Asked about the applications of iPS cells, Yamanaka mentions both drug discovery and cell therapy. Pharmacology, he believes, will be the first to benefit from this use of adult pluripotent cells: “Many people are trying to identify new drugs by using iPS cells from patients, so we hope that we will see some new treatments within a few years from now”.

However the use of reprogrammed cells in cell therapy – with cells that are the patient’s own ‘offspring’ and therefore do not cause immune rejection – will be longer in coming: “We really have to double check the safeness of iPS cells”, he cautions, “to be sure that they don’t produce cancer and other types of tumors”.

“Finding the best way to generate safe and healthy iPS cells”, is the next challenge along the way. But Yamanaka is confident that iPS cells “will become a therapeutic reality” and that “the technical obstacles can be overcome in a short period of time”.

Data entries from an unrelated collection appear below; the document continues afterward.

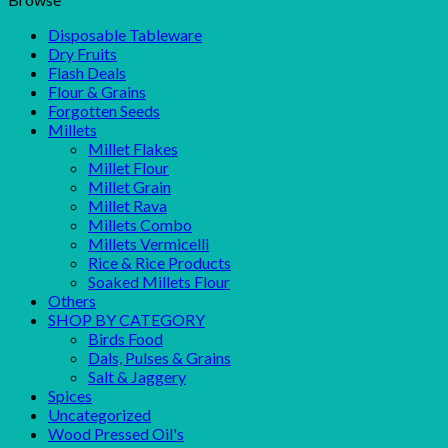
Disposable Tableware
Dry Fruits
Flash Deals
Flour & Grains
Forgotten Seeds
Millets
Millet Flakes
Millet Flour
Millet Grain
Millet Rava
Millets Combo
Millets Vermicelli
Rice & Rice Products
Soaked Millets Flour
Others
SHOP BY CATEGORY
Birds Food
Dals, Pulses & Grains
Salt & Jaggery
Spices
Uncategorized
Wood Pressed Oil's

Shinya Yamanaka (1962, Osaka) is currently Director of the Center for iPS Cell Research and Application at Kyoto University (Japan), and a professor in the Institute for Frontier Medical Sciences at the same institution. He is also an investigator at the J. David Gladstone Institutes in San Francisco and Professor of Anatomy at the University of California in San Francisco.

Yamanaka studied medicine at Kobe University, before completing his residency in orthopedic surgery at Osaka National Hospital in 1993. That same year he took up a postdoctoral fellowship at the Gladstone Institute of Cardiovascular Disease in San Francisco, where he became a staff research investigator in 1995. The following year he returned to Japan where he has been associated since 2004 with the Institute for Frontier Medical Sciences.

Shinya Yamanaka’s nomination was put forward by Robert W. Mahley, President Emeritus of The J. David Gladstone Institutes at the University of California, San Francisco (United States) and Inder Verma, Director of the Laboratory of Genetics at the Salk Institute (California, United States).